Work request:
Rewrite the lines from the first one through the line containing "के नियोजित विकास को मिलेगी रफ्तार", inclusive, substituting "Zdarma" for every "Zadarmo" and keeping everything else the same. Return only those lines.

Study material:

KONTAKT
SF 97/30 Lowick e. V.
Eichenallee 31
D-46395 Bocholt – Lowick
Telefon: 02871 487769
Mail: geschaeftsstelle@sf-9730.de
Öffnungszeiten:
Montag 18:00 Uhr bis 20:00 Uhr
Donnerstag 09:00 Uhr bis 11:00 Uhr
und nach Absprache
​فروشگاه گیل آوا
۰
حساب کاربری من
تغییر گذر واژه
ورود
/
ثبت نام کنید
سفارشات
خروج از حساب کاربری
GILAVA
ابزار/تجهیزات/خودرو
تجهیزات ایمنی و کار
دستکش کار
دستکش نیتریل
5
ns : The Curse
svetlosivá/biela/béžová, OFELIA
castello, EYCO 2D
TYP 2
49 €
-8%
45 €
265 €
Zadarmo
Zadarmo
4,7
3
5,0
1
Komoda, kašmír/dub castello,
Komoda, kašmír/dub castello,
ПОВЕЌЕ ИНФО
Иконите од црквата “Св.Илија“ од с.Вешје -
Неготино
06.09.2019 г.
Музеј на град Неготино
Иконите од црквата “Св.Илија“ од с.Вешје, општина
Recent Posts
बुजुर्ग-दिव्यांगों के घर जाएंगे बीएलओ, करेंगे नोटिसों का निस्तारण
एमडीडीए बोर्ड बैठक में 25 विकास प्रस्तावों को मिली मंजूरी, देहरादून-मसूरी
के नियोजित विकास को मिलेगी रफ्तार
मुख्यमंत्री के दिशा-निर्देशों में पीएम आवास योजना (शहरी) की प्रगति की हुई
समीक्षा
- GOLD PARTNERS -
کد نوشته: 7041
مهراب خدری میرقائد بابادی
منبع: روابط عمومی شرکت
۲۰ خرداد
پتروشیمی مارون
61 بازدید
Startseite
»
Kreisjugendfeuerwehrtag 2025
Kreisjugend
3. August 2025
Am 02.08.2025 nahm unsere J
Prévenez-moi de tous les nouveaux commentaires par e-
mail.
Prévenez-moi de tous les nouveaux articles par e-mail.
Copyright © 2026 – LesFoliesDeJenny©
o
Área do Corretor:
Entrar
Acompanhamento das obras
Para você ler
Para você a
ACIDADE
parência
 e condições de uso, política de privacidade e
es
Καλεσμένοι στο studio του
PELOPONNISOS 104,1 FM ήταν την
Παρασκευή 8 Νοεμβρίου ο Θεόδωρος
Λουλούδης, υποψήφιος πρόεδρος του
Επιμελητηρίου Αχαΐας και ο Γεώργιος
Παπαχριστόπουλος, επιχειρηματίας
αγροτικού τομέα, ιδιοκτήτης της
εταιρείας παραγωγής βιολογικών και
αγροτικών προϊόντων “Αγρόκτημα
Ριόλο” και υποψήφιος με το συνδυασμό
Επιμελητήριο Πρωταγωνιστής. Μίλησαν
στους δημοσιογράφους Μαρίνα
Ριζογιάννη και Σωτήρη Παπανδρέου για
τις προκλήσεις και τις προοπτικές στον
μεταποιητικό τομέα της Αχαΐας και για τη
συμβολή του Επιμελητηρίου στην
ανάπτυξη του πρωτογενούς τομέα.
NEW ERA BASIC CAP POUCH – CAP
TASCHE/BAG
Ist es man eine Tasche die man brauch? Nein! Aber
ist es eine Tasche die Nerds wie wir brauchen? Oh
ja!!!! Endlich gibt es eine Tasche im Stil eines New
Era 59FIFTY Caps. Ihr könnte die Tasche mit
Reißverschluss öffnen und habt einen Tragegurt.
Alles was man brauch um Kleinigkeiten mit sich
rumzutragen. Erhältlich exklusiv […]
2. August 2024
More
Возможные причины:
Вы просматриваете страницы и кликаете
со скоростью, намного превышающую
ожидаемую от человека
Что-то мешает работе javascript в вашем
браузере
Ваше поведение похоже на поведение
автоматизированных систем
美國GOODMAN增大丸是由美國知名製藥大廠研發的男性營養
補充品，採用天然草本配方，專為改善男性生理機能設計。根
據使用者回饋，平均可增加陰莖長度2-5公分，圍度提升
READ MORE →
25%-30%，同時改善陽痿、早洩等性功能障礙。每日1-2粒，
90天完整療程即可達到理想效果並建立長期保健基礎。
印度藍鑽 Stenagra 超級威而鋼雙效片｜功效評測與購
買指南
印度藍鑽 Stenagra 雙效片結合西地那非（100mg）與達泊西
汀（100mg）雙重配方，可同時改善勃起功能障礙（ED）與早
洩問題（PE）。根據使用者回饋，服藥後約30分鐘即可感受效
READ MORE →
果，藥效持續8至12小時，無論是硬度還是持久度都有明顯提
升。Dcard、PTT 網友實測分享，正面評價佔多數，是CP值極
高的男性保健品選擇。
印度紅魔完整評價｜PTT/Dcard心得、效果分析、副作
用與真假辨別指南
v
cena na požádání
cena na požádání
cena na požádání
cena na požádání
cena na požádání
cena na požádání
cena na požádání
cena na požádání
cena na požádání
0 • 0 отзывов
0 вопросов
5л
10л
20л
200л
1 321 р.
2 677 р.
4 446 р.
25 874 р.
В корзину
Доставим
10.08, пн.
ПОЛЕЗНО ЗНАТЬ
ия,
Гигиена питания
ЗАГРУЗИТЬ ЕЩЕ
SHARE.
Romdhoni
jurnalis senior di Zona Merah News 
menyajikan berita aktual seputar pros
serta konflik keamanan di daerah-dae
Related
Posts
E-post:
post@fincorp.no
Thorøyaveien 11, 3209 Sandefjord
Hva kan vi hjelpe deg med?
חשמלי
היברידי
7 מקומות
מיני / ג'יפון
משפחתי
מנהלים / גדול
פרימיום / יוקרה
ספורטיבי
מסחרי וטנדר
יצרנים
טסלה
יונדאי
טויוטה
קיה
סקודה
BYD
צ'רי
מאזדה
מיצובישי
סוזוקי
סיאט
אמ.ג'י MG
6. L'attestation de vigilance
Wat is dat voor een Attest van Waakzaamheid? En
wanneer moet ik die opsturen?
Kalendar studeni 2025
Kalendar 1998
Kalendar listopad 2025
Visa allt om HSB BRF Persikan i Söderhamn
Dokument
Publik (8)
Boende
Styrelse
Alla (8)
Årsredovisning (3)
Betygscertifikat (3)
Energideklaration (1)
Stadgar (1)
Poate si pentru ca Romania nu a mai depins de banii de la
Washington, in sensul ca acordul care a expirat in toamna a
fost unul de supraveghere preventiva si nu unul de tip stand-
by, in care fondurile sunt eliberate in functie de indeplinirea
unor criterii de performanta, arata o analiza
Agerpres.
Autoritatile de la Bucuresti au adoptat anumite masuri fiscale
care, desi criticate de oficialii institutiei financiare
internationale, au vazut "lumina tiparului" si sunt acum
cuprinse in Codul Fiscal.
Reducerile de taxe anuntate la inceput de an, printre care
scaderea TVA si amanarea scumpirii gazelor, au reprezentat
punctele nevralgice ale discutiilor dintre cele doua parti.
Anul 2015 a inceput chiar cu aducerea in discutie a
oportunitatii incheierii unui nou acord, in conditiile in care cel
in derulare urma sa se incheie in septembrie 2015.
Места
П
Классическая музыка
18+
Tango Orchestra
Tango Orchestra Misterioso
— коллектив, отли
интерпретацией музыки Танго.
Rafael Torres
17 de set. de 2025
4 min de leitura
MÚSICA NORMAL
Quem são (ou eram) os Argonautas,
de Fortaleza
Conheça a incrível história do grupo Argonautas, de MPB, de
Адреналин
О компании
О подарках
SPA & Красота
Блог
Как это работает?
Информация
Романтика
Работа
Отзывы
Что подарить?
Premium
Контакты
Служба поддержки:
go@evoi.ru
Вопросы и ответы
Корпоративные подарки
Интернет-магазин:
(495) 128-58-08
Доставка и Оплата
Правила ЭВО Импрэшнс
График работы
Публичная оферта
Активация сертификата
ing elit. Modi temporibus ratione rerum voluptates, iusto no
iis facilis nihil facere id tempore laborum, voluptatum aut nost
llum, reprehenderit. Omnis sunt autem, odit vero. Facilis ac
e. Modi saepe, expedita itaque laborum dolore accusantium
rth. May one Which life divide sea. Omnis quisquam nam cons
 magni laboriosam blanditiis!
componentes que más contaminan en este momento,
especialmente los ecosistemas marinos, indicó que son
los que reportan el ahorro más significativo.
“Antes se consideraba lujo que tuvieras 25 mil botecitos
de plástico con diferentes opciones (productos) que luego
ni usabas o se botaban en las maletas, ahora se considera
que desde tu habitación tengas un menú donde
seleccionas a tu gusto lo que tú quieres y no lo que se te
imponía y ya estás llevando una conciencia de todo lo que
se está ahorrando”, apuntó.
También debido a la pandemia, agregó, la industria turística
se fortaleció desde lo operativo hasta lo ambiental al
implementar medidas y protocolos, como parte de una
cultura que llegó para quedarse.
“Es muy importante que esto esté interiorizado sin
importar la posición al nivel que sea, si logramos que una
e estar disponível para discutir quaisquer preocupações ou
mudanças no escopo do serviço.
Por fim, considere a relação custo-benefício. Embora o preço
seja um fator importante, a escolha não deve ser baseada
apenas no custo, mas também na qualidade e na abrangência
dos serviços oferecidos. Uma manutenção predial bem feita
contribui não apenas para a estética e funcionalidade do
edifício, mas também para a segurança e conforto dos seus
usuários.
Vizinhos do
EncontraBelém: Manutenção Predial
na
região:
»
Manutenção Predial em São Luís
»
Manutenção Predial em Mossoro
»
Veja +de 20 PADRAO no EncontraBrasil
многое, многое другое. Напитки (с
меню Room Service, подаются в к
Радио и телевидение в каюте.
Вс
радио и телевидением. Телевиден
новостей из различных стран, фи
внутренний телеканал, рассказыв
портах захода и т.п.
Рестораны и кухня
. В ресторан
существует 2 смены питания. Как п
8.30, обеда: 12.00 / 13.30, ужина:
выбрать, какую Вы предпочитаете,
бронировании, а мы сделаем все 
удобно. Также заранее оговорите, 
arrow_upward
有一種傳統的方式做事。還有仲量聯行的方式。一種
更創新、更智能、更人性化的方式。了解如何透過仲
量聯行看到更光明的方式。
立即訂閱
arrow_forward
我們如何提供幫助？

Solution:
KONTAKT
SF 97/30 Lowick e. V.
Eichenallee 31
D-46395 Bocholt – Lowick
Telefon: 02871 487769
Mail: geschaeftsstelle@sf-9730.de
Öffnungszeiten:
Montag 18:00 Uhr bis 20:00 Uhr
Donnerstag 09:00 Uhr bis 11:00 Uhr
und nach Absprache
​فروشگاه گیل آوا
۰
حساب کاربری من
تغییر گذر واژه
ورود
/
ثبت نام کنید
سفارشات
خروج از حساب کاربری
GILAVA
ابزار/تجهیزات/خودرو
تجهیزات ایمنی و کار
دستکش کار
دستکش نیتریل
5
ns : The Curse
svetlosivá/biela/béžová, OFELIA
castello, EYCO 2D
TYP 2
49 €
-8%
45 €
265 €
Zdarma
Zdarma
4,7
3
5,0
1
Komoda, kašmír/dub castello,
Komoda, kašmír/dub castello,
ПОВЕЌЕ ИНФО
Иконите од црквата “Св.Илија“ од с.Вешје -
Неготино
06.09.2019 г.
Музеј на град Неготино
Иконите од црквата “Св.Илија“ од с.Вешје, општина
Recent Posts
बुजुर्ग-दिव्यांगों के घर जाएंगे बीएलओ, करेंगे नोटिसों का निस्तारण
एमडीडीए बोर्ड बैठक में 25 विकास प्रस्तावों को मिली मंजूरी, देहरादून-मसूरी
के नियोजित विकास को मिलेगी रफ्तार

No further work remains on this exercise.